Entries taken from a collection:
-- -- --

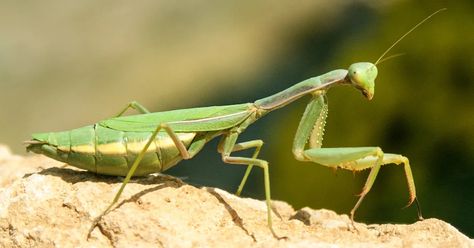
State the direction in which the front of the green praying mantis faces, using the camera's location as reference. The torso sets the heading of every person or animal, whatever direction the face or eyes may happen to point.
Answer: facing to the right of the viewer
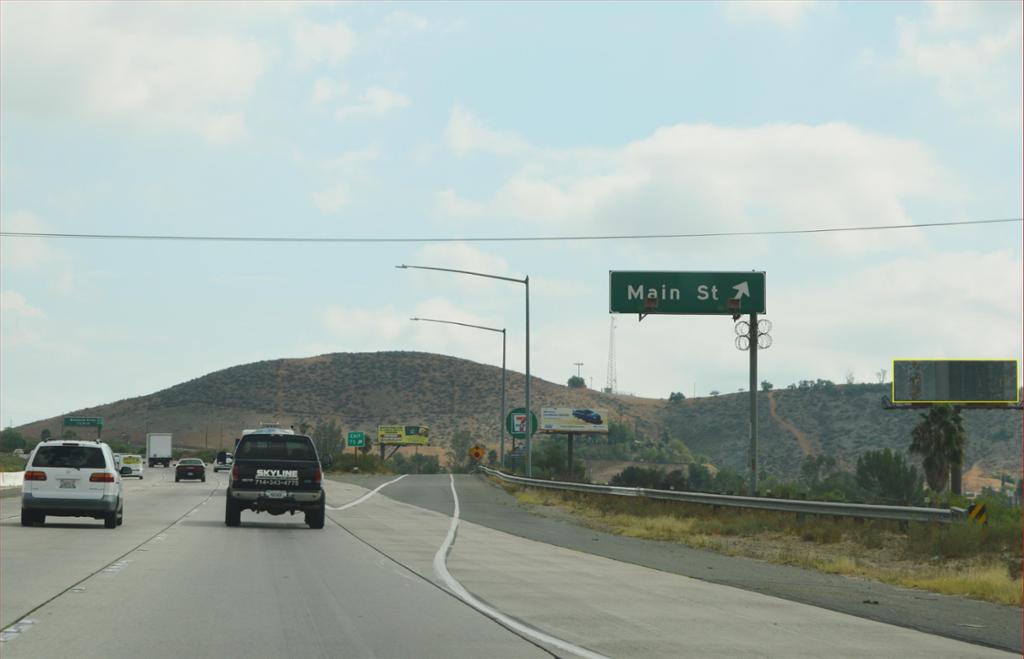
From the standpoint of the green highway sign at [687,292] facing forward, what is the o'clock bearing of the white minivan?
The white minivan is roughly at 1 o'clock from the green highway sign.

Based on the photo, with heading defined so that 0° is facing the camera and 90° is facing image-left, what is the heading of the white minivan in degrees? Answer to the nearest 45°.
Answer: approximately 180°

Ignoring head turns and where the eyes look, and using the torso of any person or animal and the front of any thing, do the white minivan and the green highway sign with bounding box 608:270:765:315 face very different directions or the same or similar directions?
very different directions

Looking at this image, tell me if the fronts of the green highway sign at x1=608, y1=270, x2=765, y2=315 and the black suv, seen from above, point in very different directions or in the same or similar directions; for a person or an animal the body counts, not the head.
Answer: very different directions

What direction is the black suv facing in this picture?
away from the camera

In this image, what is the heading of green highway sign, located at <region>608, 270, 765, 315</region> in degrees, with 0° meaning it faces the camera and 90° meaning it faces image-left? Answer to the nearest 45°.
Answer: approximately 0°

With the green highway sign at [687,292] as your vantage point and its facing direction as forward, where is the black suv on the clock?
The black suv is roughly at 1 o'clock from the green highway sign.
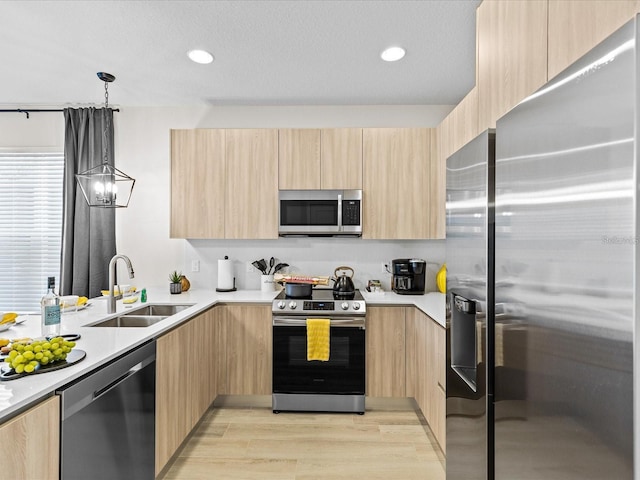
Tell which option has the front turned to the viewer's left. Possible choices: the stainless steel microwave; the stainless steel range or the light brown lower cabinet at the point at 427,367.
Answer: the light brown lower cabinet

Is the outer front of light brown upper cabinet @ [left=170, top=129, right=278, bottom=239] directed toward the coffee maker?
no

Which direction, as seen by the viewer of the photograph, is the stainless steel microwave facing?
facing the viewer

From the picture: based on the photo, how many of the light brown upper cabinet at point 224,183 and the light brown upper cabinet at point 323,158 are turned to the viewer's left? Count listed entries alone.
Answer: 0

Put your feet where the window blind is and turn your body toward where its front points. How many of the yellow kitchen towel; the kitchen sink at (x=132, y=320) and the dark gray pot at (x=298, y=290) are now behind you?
0

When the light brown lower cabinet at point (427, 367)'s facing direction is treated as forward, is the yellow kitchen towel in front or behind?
in front

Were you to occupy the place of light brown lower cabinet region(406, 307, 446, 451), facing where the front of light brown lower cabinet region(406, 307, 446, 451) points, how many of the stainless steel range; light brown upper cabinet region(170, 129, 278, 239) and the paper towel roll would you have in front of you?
3

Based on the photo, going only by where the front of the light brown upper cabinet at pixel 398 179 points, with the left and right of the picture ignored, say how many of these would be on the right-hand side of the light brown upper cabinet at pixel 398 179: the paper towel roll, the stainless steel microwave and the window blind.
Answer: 3

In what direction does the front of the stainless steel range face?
toward the camera

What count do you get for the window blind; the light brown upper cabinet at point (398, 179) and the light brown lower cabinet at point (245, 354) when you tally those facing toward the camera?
3

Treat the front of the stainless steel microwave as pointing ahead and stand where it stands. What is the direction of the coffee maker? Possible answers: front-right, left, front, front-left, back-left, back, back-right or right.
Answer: left

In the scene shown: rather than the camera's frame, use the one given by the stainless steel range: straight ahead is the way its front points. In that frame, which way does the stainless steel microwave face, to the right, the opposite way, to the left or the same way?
the same way

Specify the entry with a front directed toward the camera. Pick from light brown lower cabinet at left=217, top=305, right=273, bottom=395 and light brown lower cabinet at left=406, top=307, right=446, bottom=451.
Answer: light brown lower cabinet at left=217, top=305, right=273, bottom=395

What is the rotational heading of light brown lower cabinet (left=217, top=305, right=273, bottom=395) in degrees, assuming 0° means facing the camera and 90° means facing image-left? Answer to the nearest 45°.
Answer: approximately 0°

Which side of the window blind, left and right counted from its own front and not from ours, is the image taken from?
front

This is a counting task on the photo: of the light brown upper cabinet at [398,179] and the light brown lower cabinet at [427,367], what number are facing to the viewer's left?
1

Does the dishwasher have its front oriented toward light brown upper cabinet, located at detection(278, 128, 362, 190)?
no

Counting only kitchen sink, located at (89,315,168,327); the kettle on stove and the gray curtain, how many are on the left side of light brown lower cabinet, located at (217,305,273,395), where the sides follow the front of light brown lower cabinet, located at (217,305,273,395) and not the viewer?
1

-- -- --

Task objective: Render every line of the rows above as a JSON list of strings, one string per line, with blank lines dropped. Leave the picture lines out.

Solved problem:
[
  "State the direction in which the front of the green praying mantis faces, using the camera's location as reference. The torso sets the heading of every person or animal, whatever direction the face or eyes may happen to point.",
  "Answer: facing to the right of the viewer",
  "From the standpoint of the green highway sign at [687,292] facing forward, what is the o'clock bearing of the white minivan?",
  "The white minivan is roughly at 1 o'clock from the green highway sign.",
  "Based on the photo, with heading defined so that 0° is facing the camera and 90° is facing image-left, what is the heading of the white minivan in degrees? Answer to the nearest 45°.",
  "Answer: approximately 180°",
  "Ignoring head turns and where the eyes look, and using the torso of any person or animal and the front of any thing, do the white minivan and the green highway sign with bounding box 608:270:765:315 face very different directions or the same or similar directions?",
  "very different directions",
  "Looking at this image, tell me if the fronts of the green highway sign at x1=608, y1=270, x2=765, y2=315 and the black suv, seen from above, point in very different directions or in the same or similar directions; for a person or an animal the body counts, not the head.",
  "Answer: very different directions",
  "What direction is the black suv facing in this picture?",
  "away from the camera",
  "In this image, what is the heading of green highway sign, located at <region>608, 270, 765, 315</region> in degrees, with 0° meaning it faces the camera and 90° meaning it faces image-left? Answer to the nearest 45°.",
  "Answer: approximately 0°",
  "With the green highway sign at [687,292] as your vantage point and its facing direction as forward, where is the black suv on the clock?",
  "The black suv is roughly at 1 o'clock from the green highway sign.",
  "Tell which option has the front turned to the viewer's left. Possible choices: the stainless steel microwave; the stainless steel range or the light brown lower cabinet at the point at 427,367.",
  "Answer: the light brown lower cabinet",
  "Is the outer front of light brown upper cabinet @ [left=170, top=129, right=278, bottom=239] directed toward the coffee maker?",
  "no",
  "Which direction, as seen by the viewer of the photograph, is the stainless steel microwave facing?",
  "facing the viewer",
  "From the picture: based on the photo, how many of the light brown upper cabinet at point 224,183 and the light brown upper cabinet at point 323,158 are turned to the viewer's left? Count listed entries alone.",
  "Answer: 0",
  "Put your feet where the window blind is and turn your body toward where its front points. How many of the yellow kitchen towel; the kitchen sink at (x=132, y=320) and the dark gray pot at (x=298, y=290) are now behind you?",
  "0",
  "When the light brown lower cabinet at point (427, 367)'s facing direction is treated as forward, is the yellow kitchen towel in front or behind?",
  "in front",
  "Were you to occupy the place of light brown lower cabinet region(406, 307, 446, 451), facing where the front of light brown lower cabinet region(406, 307, 446, 451) points, how many of the stainless steel range; light brown upper cabinet region(170, 129, 278, 239) and the paper towel roll would you have in front of you?",
  "3",
  "Based on the photo, going only by where the front of the light brown upper cabinet at pixel 398 179 points, with the left and right of the picture ignored, say how many of these would be on the right-hand side of the light brown upper cabinet at pixel 398 179: the paper towel roll, the stainless steel microwave and the window blind.",
  "Answer: 3",
  "In what direction does the front of the stainless steel range face?",
  "toward the camera",
  "What count do you get for the window blind; the light brown upper cabinet at point (398, 179) and the light brown lower cabinet at point (245, 354) when you tally those facing toward the camera?",
  "3",
  "Treat the front of the stainless steel microwave as pointing ahead and stand where it stands. What is the direction of the coffee maker? Possible answers: front-right, left, front, front-left, back-left, back, back-right or right.",
  "Answer: left",
  "In the scene shown: rather than the camera's frame, use the one given by the stainless steel range: straight ahead is the way its front points. In that frame, which way does the stainless steel microwave face, to the right, the opposite way, to the left or the same way?",
  "the same way",
  "Specify the entry with a front directed toward the camera. Pick from light brown lower cabinet at left=217, top=305, right=273, bottom=395 and light brown lower cabinet at left=406, top=307, right=446, bottom=451.",
  "Answer: light brown lower cabinet at left=217, top=305, right=273, bottom=395",
  "What is the rotational heading of light brown lower cabinet (left=217, top=305, right=273, bottom=395) in degrees, assuming 0° means facing the camera and 90° means facing image-left? Answer to the nearest 45°.",
  "Answer: approximately 0°",
  "Which side of the window blind, left and right counted from its own front and not from ours, is the image taken from?",
  "front",
  "This is a counting task on the photo: of the light brown upper cabinet at [398,179] and the light brown lower cabinet at [427,367], what number are facing to the viewer's left?",
  "1",
  "Does the dishwasher have its front oriented toward light brown upper cabinet, located at detection(278, 128, 362, 190)?",
  "no",
  "Counting only kitchen sink, located at (89,315,168,327); the kettle on stove and the gray curtain, how many are on the left side of light brown lower cabinet, located at (217,305,273,395), where the sides follow the front of light brown lower cabinet, located at (217,305,273,395) and not the viewer?",
  "1"
]